■ **DATA SUPPLIED**

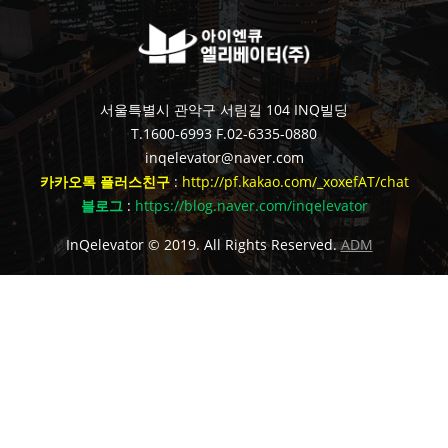
서울특별시 관악구 서림길 104 INQ빌딩
T.1600-6993
F.02-6335-0880
inqelevator@naver.com
카카오톡 플러스친구
:
http://pf.kakao.com/_xoxefAT/chat
블로그
:
https://blog.naver.com/inqelevator
InQelevator © 2019. All Rights Reserved.
ADM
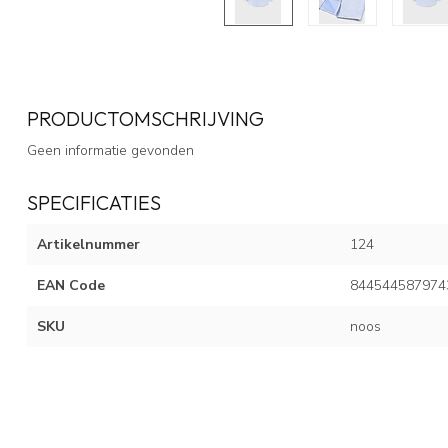
PRODUCTOMSCHRIJVING
Geen informatie gevonden
SPECIFICATIES
Artikelnummer
124
EAN Code
844544587974
SKU
noos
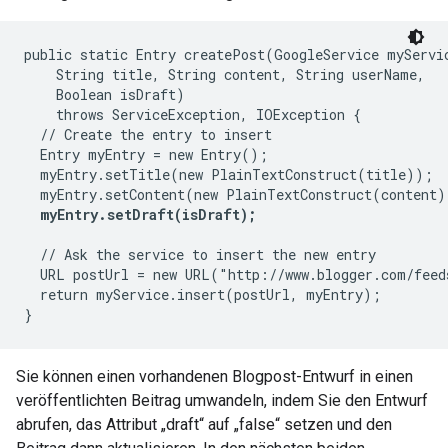
public static Entry createPost(GoogleService myServic
    String title, String content, String userName,

    Boolean isDraft)

    throws ServiceException, IOException {

  // Create the entry to insert

  Entry myEntry = new Entry();

  myEntry.setTitle(new PlainTextConstruct(title));

  myEntry.setContent(new PlainTextConstruct(content))
myEntry.setDraft(isDraft);
  // Ask the service to insert the new entry

  URL postUrl = new URL("http://www.blogger.com/feed
  return myService.insert(postUrl, myEntry);

Sie können einen vorhandenen Blogpost-Entwurf in einen
veröffentlichten Beitrag umwandeln, indem Sie den Entwurf
abrufen, das Attribut „draft“ auf „false“ setzen und den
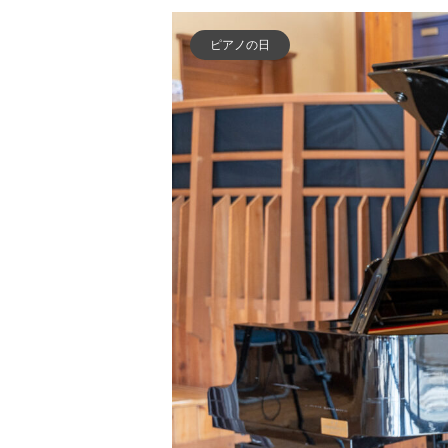
ピアノの日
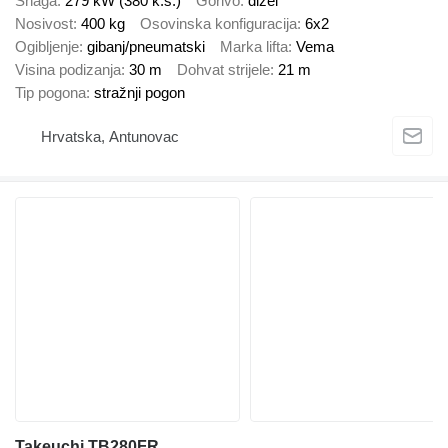
Snaga
279 kW (380 k.s.)
Gorivo
dizel
Nosivost
400 kg
Osovinska konfiguracija
6x2
Ogibljenje
gibanj/pneumatski
Marka lifta
Vema
Visina podizanja
30 m
Dohvat strijele
21 m
Tip pogona
stražnji pogon
Hrvatska, Antunovac
Takeuchi TB280FR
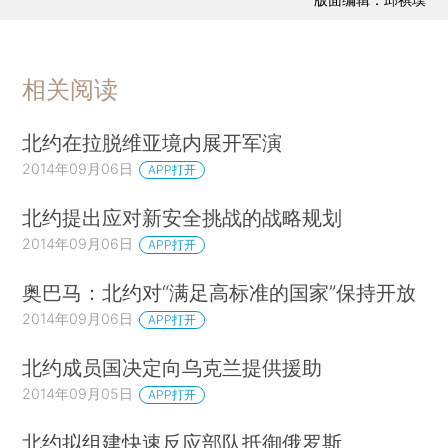
相关阅读
北约在拉脱维亚境内展开军演
2014年09月06日
APP打开
北约提出应对新安全挑战的战略规划
2014年09月06日
APP打开
奥巴马：北约对“满足高标准的国家”保持开放
2014年09月06日
APP打开
北约成员国决定向乌克兰提供援助
2014年09月05日
APP打开
北约拟组建快速反应部队抵御俄罗斯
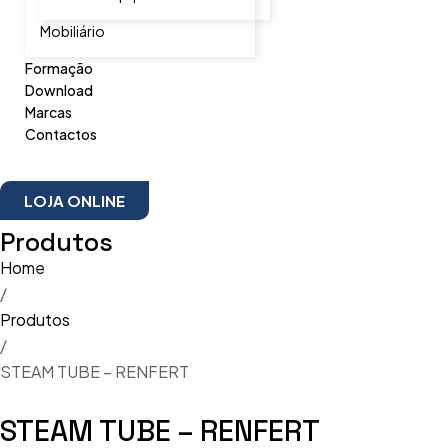
Mobiliário
Formação
Download
Marcas
Contactos
LOJA ONLINE
Produtos
Home
/
Produtos
/
STEAM TUBE – RENFERT
STEAM TUBE – RENFERT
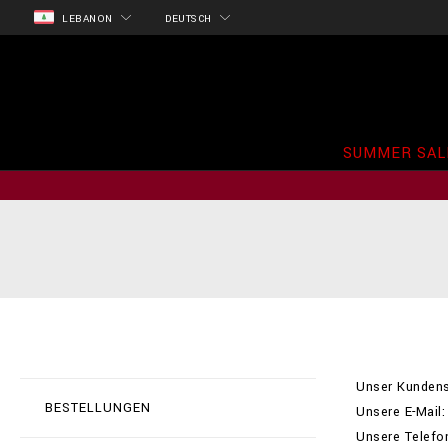
LEBANON
DEUTSCH
SUMMER SAL
Unser Kundens
BESTELLUNGEN
Unsere E-Mail:
Unsere Telef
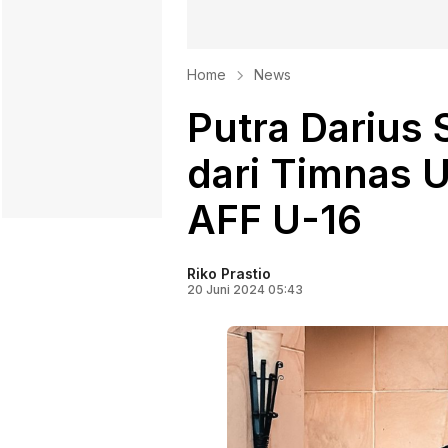
Home
News
Putra Darius 
dari Timnas 
AFF U-16
Riko Prastio
20 Juni 2024 05:43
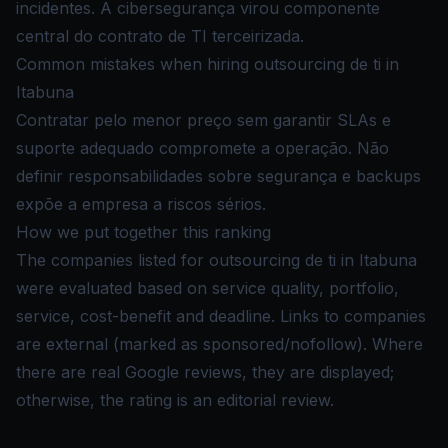
incidentes. A cibersegurança virou componente
central do contrato de TI terceirizada.
Common mistakes when hiring outsourcing de ti in
Itabuna
Contratar pelo menor preço sem garantir SLAs e
suporte adequado compromete a operação. Não
definir responsabilidades sobre segurança e backups
expõe a empresa a riscos sérios.
How we put together this ranking
The companies listed for outsourcing de ti in Itabuna
were evaluated based on service quality, portfolio,
service, cost-benefit and deadline. Links to companies
are external (marked as sponsored/nofollow). Where
there are real Google reviews, they are displayed;
otherwise, the rating is an editorial review.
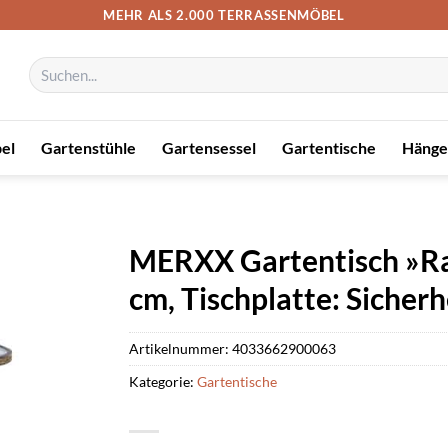
MEHR ALS 2.000 TERRASSENMÖBEL
Suchen
nach:
el
Gartenstühle
Gartensessel
Gartentische
Hänge
MERXX Gartentisch »Ra
cm, Tischplatte: Sicherh
Artikelnummer:
4033662900063
Kategorie:
Gartentische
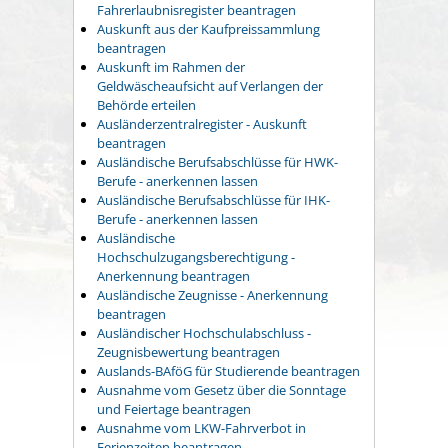
Fahrerlaubnisregister beantragen
Auskunft aus der Kaufpreissammlung
beantragen
Auskunft im Rahmen der
Geldwäscheaufsicht auf Verlangen der
Behörde erteilen
Ausländerzentralregister - Auskunft
beantragen
Ausländische Berufsabschlüsse für HWK-
Berufe - anerkennen lassen
Ausländische Berufsabschlüsse für IHK-
Berufe - anerkennen lassen
Ausländische
Hochschulzugangsberechtigung -
Anerkennung beantragen
Ausländische Zeugnisse - Anerkennung
beantragen
Ausländischer Hochschulabschluss -
Zeugnisbewertung beantragen
Auslands-BAföG für Studierende beantragen
Ausnahme vom Gesetz über die Sonntage
und Feiertage beantragen
Ausnahme vom LKW-Fahrverbot in
Ferienzeiten beantragen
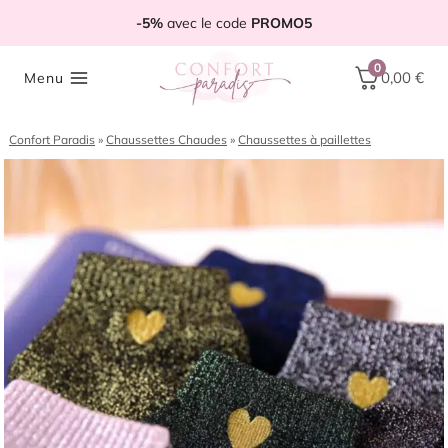
Aller
-5%
avec le code
PROMO5
au
contenu
0
0,00
€
Menu
Confort Paradis
»
Chaussettes Chaudes
»
Chaussettes à paillettes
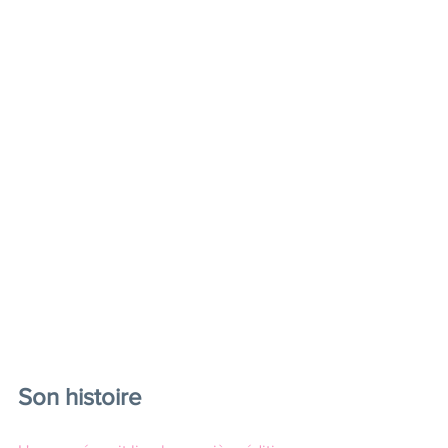
Son histoire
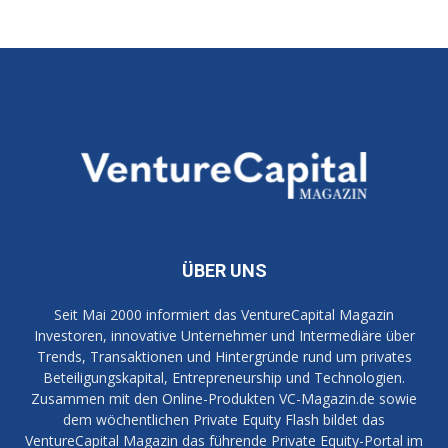
ÜBER UNS
Seit Mai 2000 informiert das VentureCapital Magazin
Investoren, innovative Unternehmer und Intermediäre über
Trends, Transaktionen und Hintergründe rund um privates
Beteiligungskapital, Entrepreneurship und Technologien.
Zusammen mit den Online-Produkten VC-Magazin.de sowie
dem wöchentlichen Private Equity Flash bildet das
VentureCapital Magazin das führende Private Equity-Portal im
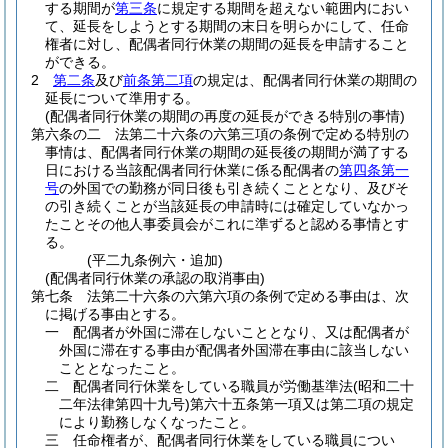
する期間が
第三条
に規定する期間を超えない範囲内におい
て、延長をしようとする期間の末日を明らかにして、任命
権者に対し、配偶者同行休業の期間の延長を申請すること
ができる。
2
第二条
及び
前条第二項
の規定は、配偶者同行休業の期間の
延長について準用する。
(配偶者同行休業の期間の再度の延長ができる特別の事情)
第六条の二
法第二十六条の六第三項の条例で定める特別の
事情は、配偶者同行休業の期間の延長後の期間が満了する
日における当該配偶者同行休業に係る配偶者の
第四条第一
号
の外国での勤務が同日後も引き続くこととなり、及びそ
の引き続くことが当該延長の申請時には確定していなかっ
たことその他人事委員会がこれに準ずると認める事情とす
る。
(平二九条例六・追加)
(配偶者同行休業の承認の取消事由)
第七条
法第二十六条の六第六項の条例で定める事由は、次
に掲げる事由とする。
一
配偶者が外国に滞在しないこととなり、又は配偶者が
外国に滞在する事由が配偶者外国滞在事由に該当しない
こととなったこと。
二
配偶者同行休業をしている職員が労働基準法
(昭和二十
二年法律第四十九号)
第六十五条第一項又は第二項の規定
により勤務しなくなったこと。
三
任命権者が、配偶者同行休業をしている職員につい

■ **ABOUT THIS EXERCISE**
Copy out the whole listing above, swapping every "Produtos" for "Artigos" and keeping everything else the same. Leave the pictures out.

■ **FINISHED TASK**
서울특별시 관악구 서림길 104 INQ빌딩
T.1600-6993
F.02-6335-0880
inqelevator@naver.com
카카오톡 플러스친구
:
http://pf.kakao.com/_xoxefAT/chat
블로그
:
https://blog.naver.com/inqelevator
InQelevator © 2019. All Rights Reserved.
ADM
PRODUCTOMSCHRIJVING
Geen informatie gevonden
SPECIFICATIES
Artikelnummer
124
EAN Code
844544587974
SKU
noos
public static Entry createPost(GoogleService myServic
    String title, String content, String userName,

    Boolean isDraft)

    throws ServiceException, IOException {

  // Create the entry to insert

  Entry myEntry = new Entry();

  myEntry.setTitle(new PlainTextConstruct(title));

  myEntry.setContent(new PlainTextConstruct(content))
myEntry.setDraft(isDraft);
  // Ask the service to insert the new entry

  URL postUrl = new URL("http://www.blogger.com/feed
  return myService.insert(postUrl, myEntry);

Sie können einen vorhandenen Blogpost-Entwurf in einen
veröffentlichten Beitrag umwandeln, indem Sie den Entwurf
abrufen, das Attribut „draft“ auf „false“ setzen und den
ピアノの日
Snaga
279 kW (380 k.s.)
Gorivo
dizel
Nosivost
400 kg
Osovinska konfiguracija
6x2
Ogibljenje
gibanj/pneumatski
Marka lifta
Vema
Visina podizanja
30 m
Dohvat strijele
21 m
Tip pogona
stražnji pogon
Hrvatska, Antunovac
Takeuchi TB280FR
相关阅读
北约在拉脱维亚境内展开军演
2014年09月06日
APP打开
北约提出应对新安全挑战的战略规划
2014年09月06日
APP打开
奥巴马：北约对“满足高标准的国家”保持开放
2014年09月06日
APP打开
北约成员国决定向乌克兰提供援助
2014年09月05日
APP打开
北约拟组建快速反应部队抵御俄罗斯
Mobiliário
Formação
Download
Marcas
Contactos
LOJA ONLINE
Artigos
Home
/
Artigos
/
STEAM TUBE – RENFERT
STEAM TUBE – RENFERT
LEBANON
DEUTSCH
SUMMER SAL
Unser Kundens
BESTELLUNGEN
Unsere E-Mail:
Unsere Telef
Home
News
Putra Darius 
dari Timnas 
AFF U-16
Riko Prastio
20 Juni 2024 05:43
incidentes. A cibersegurança virou componente
central do contrato de TI terceirizada.
Common mistakes when hiring outsourcing de ti in
Itabuna
Contratar pelo menor preço sem garantir SLAs e
suporte adequado compromete a operação. Não
definir responsabilidades sobre segurança e backups
expõe a empresa a riscos sérios.
How we put together this ranking
The companies listed for outsourcing de ti in Itabuna
were evaluated based on service quality, portfolio,
service, cost-benefit and deadline. Links to companies
are external (marked as sponsored/nofollow). Where
there are real Google reviews, they are displayed;
otherwise, the rating is an editorial review.
MEHR ALS 2.000 TERRASSENMÖBEL
Suchen
nach:
el
Gartenstühle
Gartensessel
Gartentische
Hänge
MERXX Gartentisch »Ra
cm, Tischplatte: Sicherh
Artikelnummer:
4033662900063
Kategorie:
Gartentische
Fahrerlaubnisregister beantragen
Auskunft aus der Kaufpreissammlung
beantragen
Auskunft im Rahmen der
Geldwäscheaufsicht auf Verlangen der
Behörde erteilen
Ausländerzentralregister - Auskunft
beantragen
Ausländische Berufsabschlüsse für HWK-
Berufe - anerkennen lassen
Ausländische Berufsabschlüsse für IHK-
Berufe - anerkennen lassen
Ausländische
Hochschulzugangsberechtigung -
Anerkennung beantragen
Ausländische Zeugnisse - Anerkennung
beantragen
Ausländischer Hochschulabschluss -
Zeugnisbewertung beantragen
Auslands-BAföG für Studierende beantragen
Ausnahme vom Gesetz über die Sonntage
und Feiertage beantragen
Ausnahme vom LKW-Fahrverbot in
Ferienzeiten beantragen
Aller
-5%
avec le code
PROMO5
au
contenu
0
0,00
€
Menu
Confort Paradis
»
Chaussettes Chaudes
»
Chaussettes à paillettes
Son histoire
ÜBER UNS
Seit Mai 2000 informiert das VentureCapital Magazin
Investoren, innovative Unternehmer und Intermediäre über
Trends, Transaktionen und Hintergründe rund um privates
Beteiligungskapital, Entrepreneurship und Technologien.
Zusammen mit den Online-Produkten VC-Magazin.de sowie
dem wöchentlichen Private Equity Flash bildet das
VentureCapital Magazin das führende Private Equity-Portal im
する期間が
第三条
に規定する期間を超えない範囲内におい
て、延長をしようとする期間の末日を明らかにして、任命
権者に対し、配偶者同行休業の期間の延長を申請すること
ができる。
2
第二条
及び
前条第二項
の規定は、配偶者同行休業の期間の
延長について準用する。
(配偶者同行休業の期間の再度の延長ができる特別の事情)
第六条の二
法第二十六条の六第三項の条例で定める特別の
事情は、配偶者同行休業の期間の延長後の期間が満了する
日における当該配偶者同行休業に係る配偶者の
第四条第一
号
の外国での勤務が同日後も引き続くこととなり、及びそ
の引き続くことが当該延長の申請時には確定していなかっ
たことその他人事委員会がこれに準ずると認める事情とす
る。
(平二九条例六・追加)
(配偶者同行休業の承認の取消事由)
第七条
法第二十六条の六第六項の条例で定める事由は、次
に掲げる事由とする。
一
配偶者が外国に滞在しないこととなり、又は配偶者が
外国に滞在する事由が配偶者外国滞在事由に該当しない
こととなったこと。
二
配偶者同行休業をしている職員が労働基準法
(昭和二十
二年法律第四十九号)
第六十五条第一項又は第二項の規定
により勤務しなくなったこと。
三
任命権者が、配偶者同行休業をしている職員につい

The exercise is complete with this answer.